Reporting Cynthia Demos
MIAMI (CBSMiami) – In the past three years more and more family members have been forced to share a roof as the country struggles to recover from a recession.
Earlier this year a survey by the John J. Heldrich Center for Workforce Development at Rutgers University found that nearly every American household has been touched by layoffs.
While the national unemployment rate hovers near eight percent, nearly a quarter of those surveyed said they were laid off at some point during the recession or afterward, according to the survey.
Nearly eight in 10 say they know someone in their circle of family and friends who has lost a job.
Nowhere more than South Florida is more than one generation living in a home more prevalent.
”Us as a Latin culture, we always like to stick together,” said Louis Moreno.
Moreno and Danilza Velez believe in planning ahead, way ahead, even though they are not married yet.
“We’re engaged,” explained Moreno, “We’re getting married this year.”
Once they are married they are planning for Velez’s mother to move in after they have kids.
According to the U.S. Census Bureau, more than 3.6 million parents live with their adult children, up 60% from 2000.
Balancing a different generations in the house can be tricky. Experts say the best way to handle this is to share the bills, decide when grandma will help with the kids and figure out who will do the cooking, shopping, laundry, household chores before the move in date.
Also make sure each generation has their own social life
“We’re very close like we said like most Hispanics,” said Velez.
They’re even planning for their unborn children to move back in after college.

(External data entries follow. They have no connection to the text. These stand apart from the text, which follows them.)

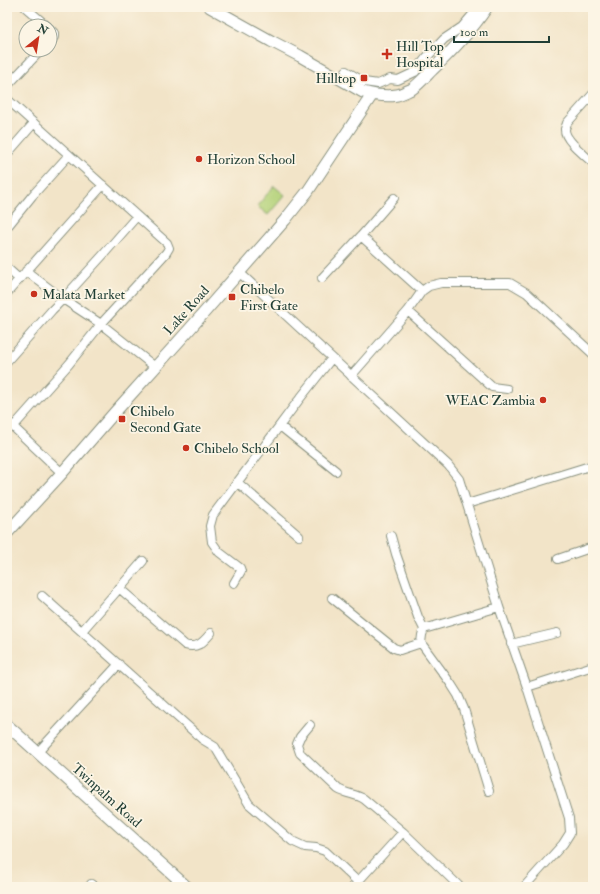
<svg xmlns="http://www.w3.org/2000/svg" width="600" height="894" font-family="'IM FELL Double Pica',serif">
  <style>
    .green { fill: #b4d279; stroke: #6a8856 }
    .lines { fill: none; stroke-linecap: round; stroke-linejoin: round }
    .minor-casing { stroke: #88907e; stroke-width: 10 }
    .major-casing { stroke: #88907e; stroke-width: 13 }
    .minor { stroke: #fff; stroke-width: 8 }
    .major { stroke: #fff; stroke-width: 11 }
    .poi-dot { fill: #c8321e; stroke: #fcf5e5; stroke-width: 1.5 }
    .labels { text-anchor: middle; stroke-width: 3.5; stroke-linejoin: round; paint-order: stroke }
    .poi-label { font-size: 14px; fill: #1f3d34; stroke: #fcf5e5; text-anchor: start }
    .street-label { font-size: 14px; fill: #1f3d34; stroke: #fcf5e5 }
  </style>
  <rect width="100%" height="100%" fill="#fcf5e5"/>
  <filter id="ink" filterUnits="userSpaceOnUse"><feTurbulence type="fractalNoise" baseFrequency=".025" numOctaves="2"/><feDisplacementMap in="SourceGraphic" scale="8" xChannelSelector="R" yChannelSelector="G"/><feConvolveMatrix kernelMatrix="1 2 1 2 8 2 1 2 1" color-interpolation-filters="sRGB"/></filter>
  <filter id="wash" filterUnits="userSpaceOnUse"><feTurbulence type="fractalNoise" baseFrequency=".012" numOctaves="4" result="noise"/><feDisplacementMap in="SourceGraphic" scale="16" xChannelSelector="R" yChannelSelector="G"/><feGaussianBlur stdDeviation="0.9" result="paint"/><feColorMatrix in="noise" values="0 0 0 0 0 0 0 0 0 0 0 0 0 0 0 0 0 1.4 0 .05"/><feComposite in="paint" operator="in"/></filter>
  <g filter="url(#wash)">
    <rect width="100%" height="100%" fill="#f2e4c8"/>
    <path class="green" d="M274 186 285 195 268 215 257 206Z"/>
  </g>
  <g filter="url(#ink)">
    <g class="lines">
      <g class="minor-casing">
        <path id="minor" d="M25 7 47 26
          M50 29 54 33V37L50 41
          M346 71 364 82 378 84 390 79 398 80 415 72 426 58 444 39 462 27 479 7
          M7 86 41 50
          M593 94 567 123C567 124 565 128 565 129 564 140 586 156 593 163
          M7 99 167 243 169 248 166 253 101 324 69 364 13 427
          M7 154 34 123
          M7 227 32 196 69 155
          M361 236 422 291
          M7 268 19 279
          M26 271 63 299 101 324 155 367
          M240 273 448 465 459 479 499 607 527 687 569 818 570 833 563 844 524 887
          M322 278 361 236 394 198
          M7 293 103 185
          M408 311 492 387 507 389
          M7 361 52 310 63 299 103 255 137 216
          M351 376 408 311 422 291 429 286 441 283H510L527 293 593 354
          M7 421 62 473
          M280 426 336 471
          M237 482 299 536
          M467 504 593 465
          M391 536 396 554 418 617 424 629
          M558 559 593 547
          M234 583 241 571 240 568 219 552 212 542 210 526 213 515 298 401 332 358
          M119 588 185 645C198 649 203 642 211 633
          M42 596 202 739 215 747 249 804 292 841 305 847 316 848 325 851 358 882
          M332 598 394 648 400 650 421 643
          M82 631 143 561
          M511 644 557 633
          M527 687 593 666
          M310 725 300 737 297 744 300 753 338 789C346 794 356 794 364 799L403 832 460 887
          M38 752 119 664
          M489 791 464 709 458 695 451 684 421 643 422 635 424 629 499 607
          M91 884 95 887
          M353 887 403 832"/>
      </g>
      <g class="major-casing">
        <path id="major" d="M210 7 271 41 300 56 363 92C374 95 386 97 397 95 402 94 407 91 412 89 419 84 426 76 432 70 452 51 472 30 487 7
          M7 533 62 473 115 412 188 331 285 220 308 191 372 95
          M7 725 187 887"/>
      </g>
      <use href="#minor" class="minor"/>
      <use href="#major" class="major"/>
    </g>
  </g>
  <g class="poi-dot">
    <path d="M385 48h4v4h4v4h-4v4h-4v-4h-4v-4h4z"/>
    <rect x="360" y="74" width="8" height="8" rx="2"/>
    <circle cx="199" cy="159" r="4"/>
    <circle cx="34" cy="294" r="4"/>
    <rect x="228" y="293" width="8" height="8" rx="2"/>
    <circle cx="543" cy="400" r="4"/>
    <rect x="118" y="415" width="8" height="8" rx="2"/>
    <circle cx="186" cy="448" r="4"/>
  </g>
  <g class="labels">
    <g class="poi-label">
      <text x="396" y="51">Hill Top<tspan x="396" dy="16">Hospital</tspan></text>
      <text x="356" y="83" text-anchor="end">Hilltop</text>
      <text x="207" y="164">Horizon School</text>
      <text x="240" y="294">Chibelo<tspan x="240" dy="16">First Gate</tspan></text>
      <text x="42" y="299">Malata Market</text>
      <text x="535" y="405" text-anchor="end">WEAC Zambia</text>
      <text x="130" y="416">Chibelo<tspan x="130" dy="16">Second Gate</tspan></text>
      <text x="194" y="453">Chibelo School</text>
    </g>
    <g class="street-label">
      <text transform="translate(186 310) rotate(-48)" y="5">Lake Road</text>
      <text transform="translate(107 795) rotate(42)" y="5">Twinpalm Road</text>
    </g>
  </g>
  <rect width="600" height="894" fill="none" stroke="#fcf5e5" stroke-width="24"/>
  <g transform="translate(38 38) rotate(30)"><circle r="19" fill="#fcf5e5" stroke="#a4ab9e"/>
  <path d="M0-3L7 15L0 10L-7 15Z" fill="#c8321e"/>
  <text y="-6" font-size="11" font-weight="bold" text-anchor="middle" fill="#1f3d34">N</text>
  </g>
  <path d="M454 36v6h95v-6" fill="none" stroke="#1f3d34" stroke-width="2"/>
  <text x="460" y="36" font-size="12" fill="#1f3d34" stroke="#fcf5e5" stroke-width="3" paint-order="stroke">100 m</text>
</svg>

More than 20% of young adults aged 25 to 34 are living with their parents, the highest percentage in 60 years, according to the Pew Research Center.
For parents considering living with their adult children, experts suggest they talk with them about goals and setting limits. It’s also important to remind them that no job is beneath them if they are looking for work.
Part of Moreno and Velez’s planning is the home they plan to buy – it’s fit for multi-generational living. There is an entirely separate suite with a bed, bath and laundry inside the home.
These multi-generation homes, known as a ‘home within a home’, have been built in Lennar Homes developments in Homestead, Doral and Kendall. The company plans to build more in developments in Broward and Palm Beach counties.
A multi-generation home, depending on which city the development is in, runs from $230,000 to $280,000.